Changer la consommation par la consommation
La perte de confiance dans les institutions. Pour se faire entendre, les Européens peuvent aller loin, plébiscitant les ONG et associations (72 %) et les lanceurs d’alerte (71 %). 63 % sont prêts à boycotter une marque et tout autant à passer par les syndicats, les lobbies environnementaux (62 %) et, dans une moindre mesure, les partis politiques (51 %). La désobéissance civile n’est pas exclue (46 %), de même que l’occupation illégale d’un site Internet (36 %).
L’angoisse de l’avenir est palpable, entraînant une volonté de réduire le gaspillage et les déchets (pour 87 % des Européens), de privilégier un électroménager durable même si moins innovant (86 %), de limiter ses consommations d’eau, d’électricité et de carburant (85 %), de réduire les achats d’objet et les emballages plastique (84 %), de choisir des produits locaux, de saison et bio (84 %), de faire soi-même (82 %), d’utiliser des transports doux ou alternatifs (75 %), de réduire les voyages et les distances (58 %), de manger moins de viande (56 %).

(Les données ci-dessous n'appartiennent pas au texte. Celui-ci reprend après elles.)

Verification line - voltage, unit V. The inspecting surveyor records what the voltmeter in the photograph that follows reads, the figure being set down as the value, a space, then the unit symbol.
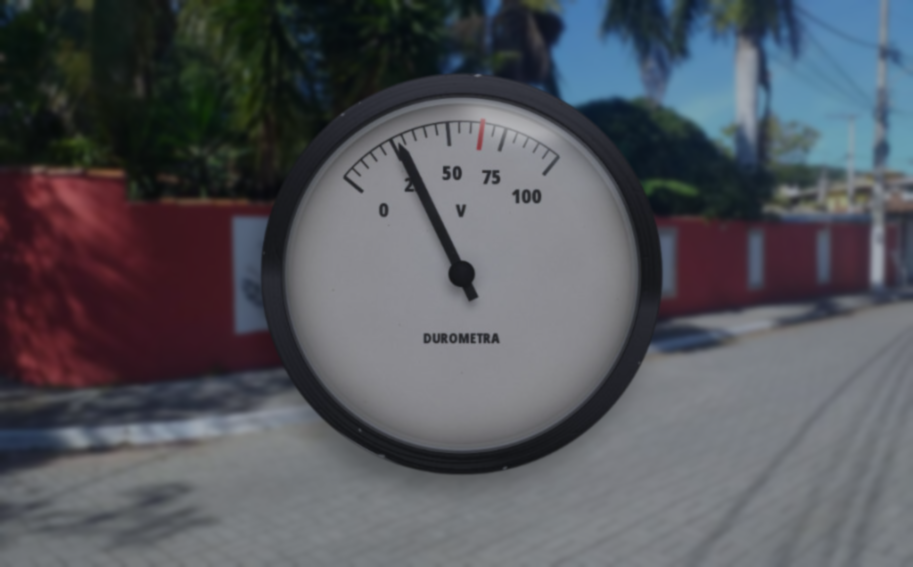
27.5 V
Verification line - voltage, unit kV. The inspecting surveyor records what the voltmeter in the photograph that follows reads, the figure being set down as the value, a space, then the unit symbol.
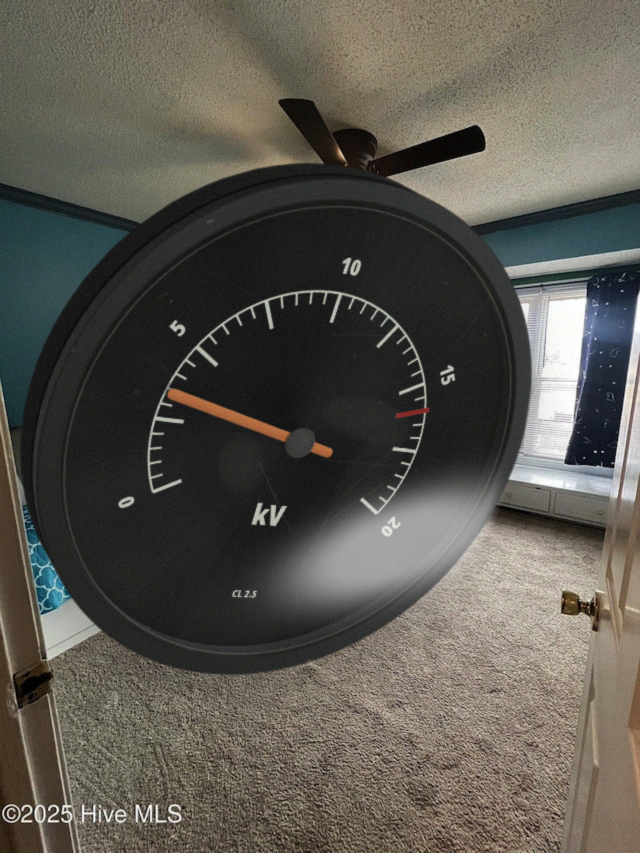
3.5 kV
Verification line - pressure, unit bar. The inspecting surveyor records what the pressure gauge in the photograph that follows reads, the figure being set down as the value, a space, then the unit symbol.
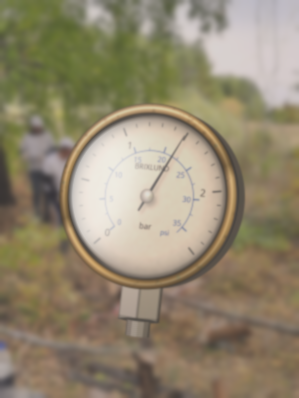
1.5 bar
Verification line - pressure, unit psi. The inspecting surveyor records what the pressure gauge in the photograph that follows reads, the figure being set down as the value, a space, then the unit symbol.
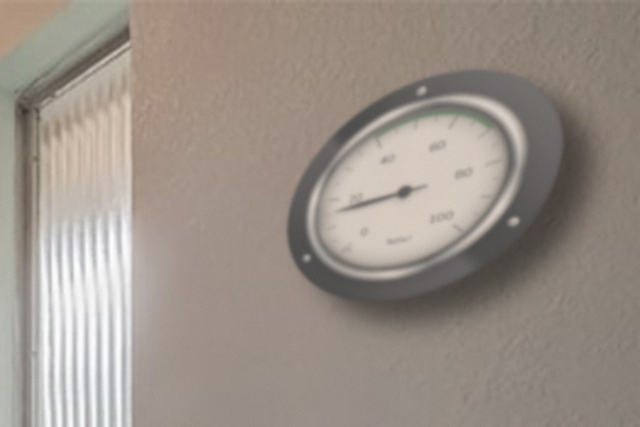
15 psi
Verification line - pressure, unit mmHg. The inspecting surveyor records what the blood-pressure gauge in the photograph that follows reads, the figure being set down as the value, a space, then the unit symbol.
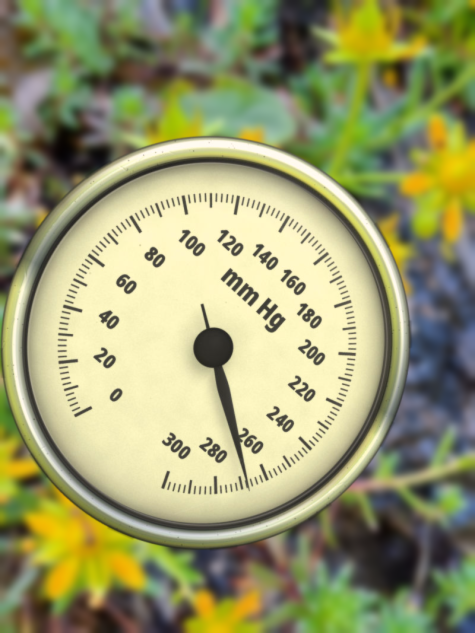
268 mmHg
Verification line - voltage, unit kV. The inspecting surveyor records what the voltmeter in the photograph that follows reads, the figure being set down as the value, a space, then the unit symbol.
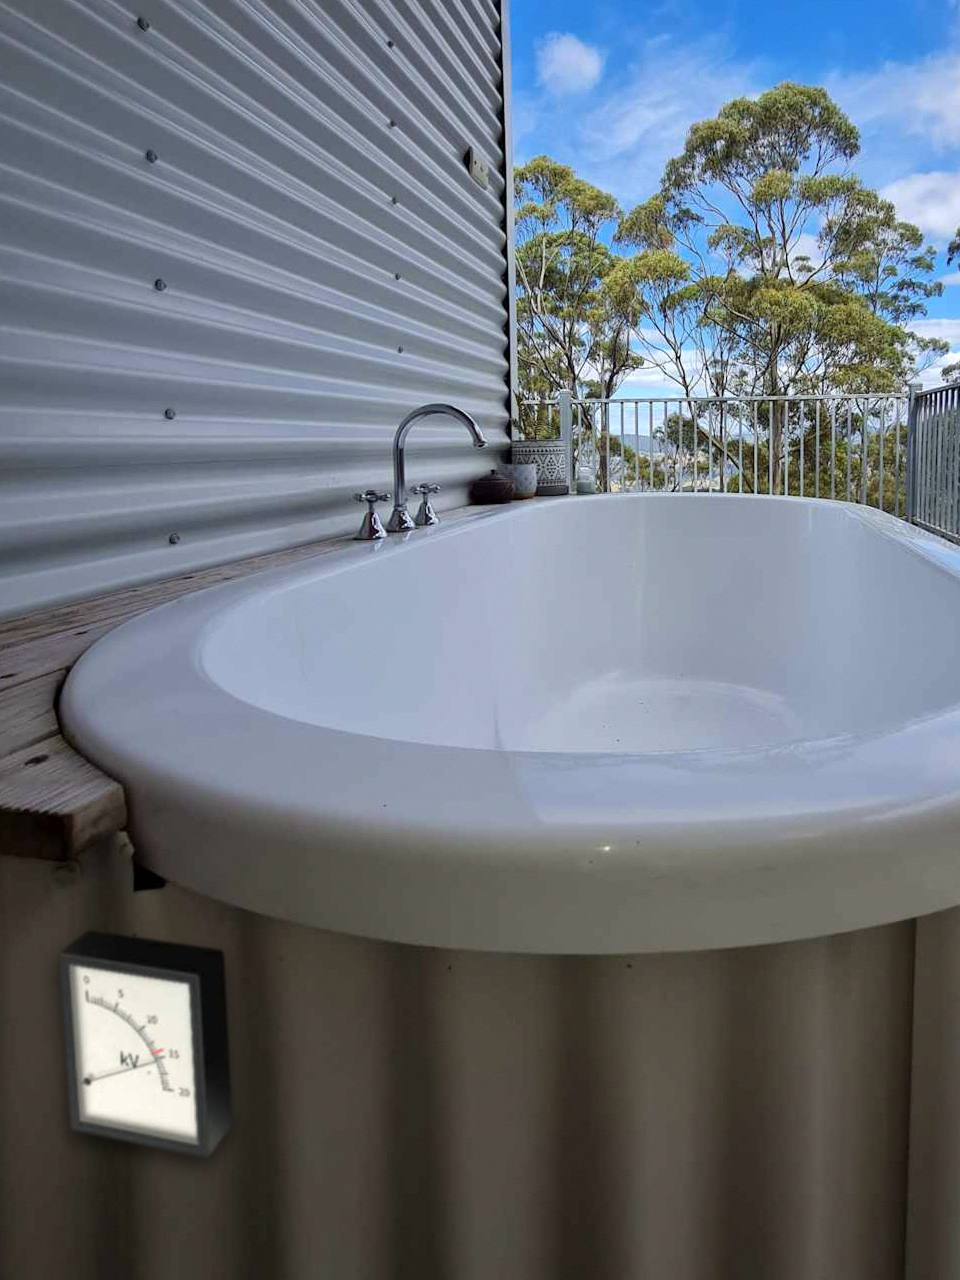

Mais d’autres renoncements, radicaux, sont envisagés : 49 % des Européens sont prêts à se passer d’animaux domestiques et 46 % à s’abstenir de faire des enfants (46 %), alors qu’ils ne sont que 35 % à songer à moins utiliser Internet…

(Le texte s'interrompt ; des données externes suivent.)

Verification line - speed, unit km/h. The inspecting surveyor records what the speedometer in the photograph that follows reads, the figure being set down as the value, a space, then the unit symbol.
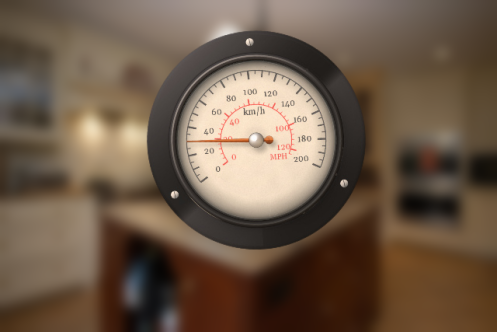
30 km/h
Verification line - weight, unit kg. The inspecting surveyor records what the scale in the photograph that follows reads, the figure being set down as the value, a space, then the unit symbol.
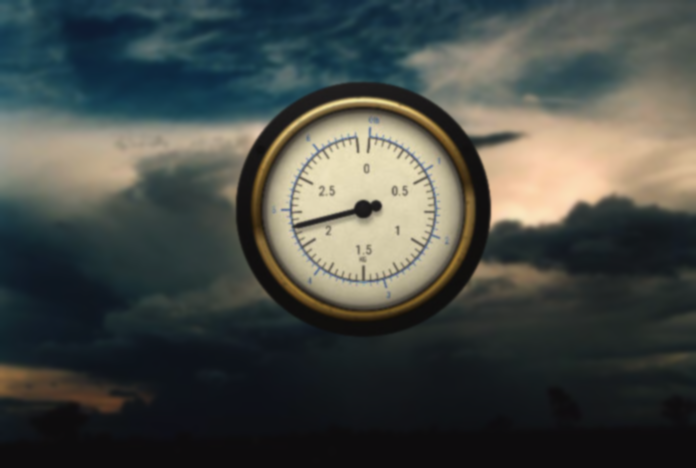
2.15 kg
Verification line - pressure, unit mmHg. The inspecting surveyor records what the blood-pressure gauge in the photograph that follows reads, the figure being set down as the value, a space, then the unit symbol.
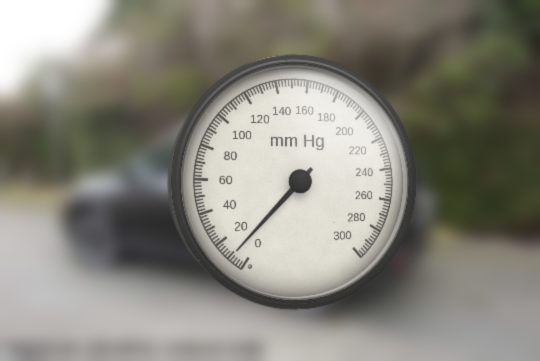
10 mmHg
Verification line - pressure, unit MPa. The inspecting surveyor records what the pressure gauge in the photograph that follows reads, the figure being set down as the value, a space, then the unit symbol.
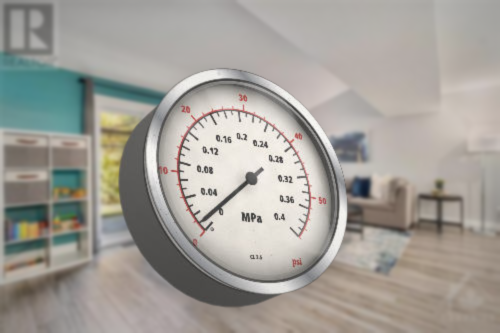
0.01 MPa
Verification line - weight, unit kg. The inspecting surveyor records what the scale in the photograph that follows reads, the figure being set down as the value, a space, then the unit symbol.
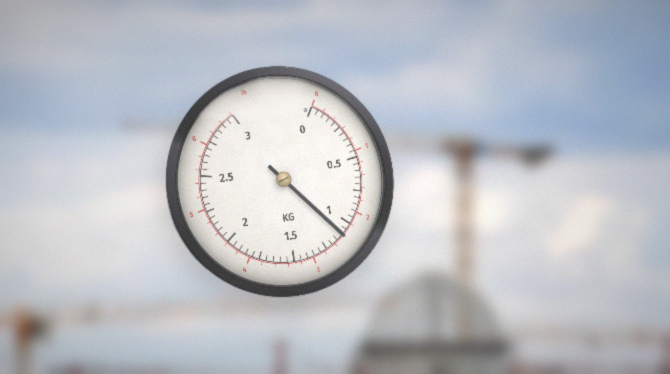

Et les prix bas ? Pas à n’importe quel prix ! D’accord pour que, dans les magasins, les produits soient présentés plus simplement (85 %), que le choix des marques soit restreint (69 %) et celui des produits limité (63 %), que l’ambiance soit moins agréable (59 %), le nombre de vendeurs réduit, voire nul (51 %), et qu’il n’y ait plus de service après-vente (51 %). En revanche, supprimer les caissières (47 %), rallonger le trajet (46 %), faire abstraction de la notion environnementale des produits (32 %) ou accepter une qualité moindre (32 %) n’est pas à l’ordre du jour de la majorité. Globalement, les Européens sont même prêts à payer plus pour la qualité, précise l’Observatoire Cetelem, de l’ordre de 10 %.
L’irrésistible ascension du localisme. A la question : Diriez-vous qu’encourager l’achat de produits fabriqués localement, c’est-à-dire dans votre pays, est « tout à fait prioritaire », « important mais pas prioritaire » ou « pas important » ? 43 % des Européens (52 % des Français) ont répondu « tout à fait important » et 52 % (45 % des Français) ont répondu « Important mais pas prioritaire ». C’est +4 % (+3 % en France) de plus qu’en 2019. Il n’y a plus que 19 % des Européens pour ne pas s’intéresser à cette question. Ça va vite !
Méthodologie
Etude réalisée à la fin de l’année 2019 par Harris Interactive dans quinze pays européens (Allemagne, Autriche, Belgique, Bulgarie, Espagne, France, Hongrie, Italie, Pologne, Portugal, République Tchèque, Roumanie, Royaume-Uni, Slovaquie, Suède). 14 200 personnes ont été interrogées en ligne, âgées de 18 à 75 ans, dont 3 000 en France et 800 dans les autres pays.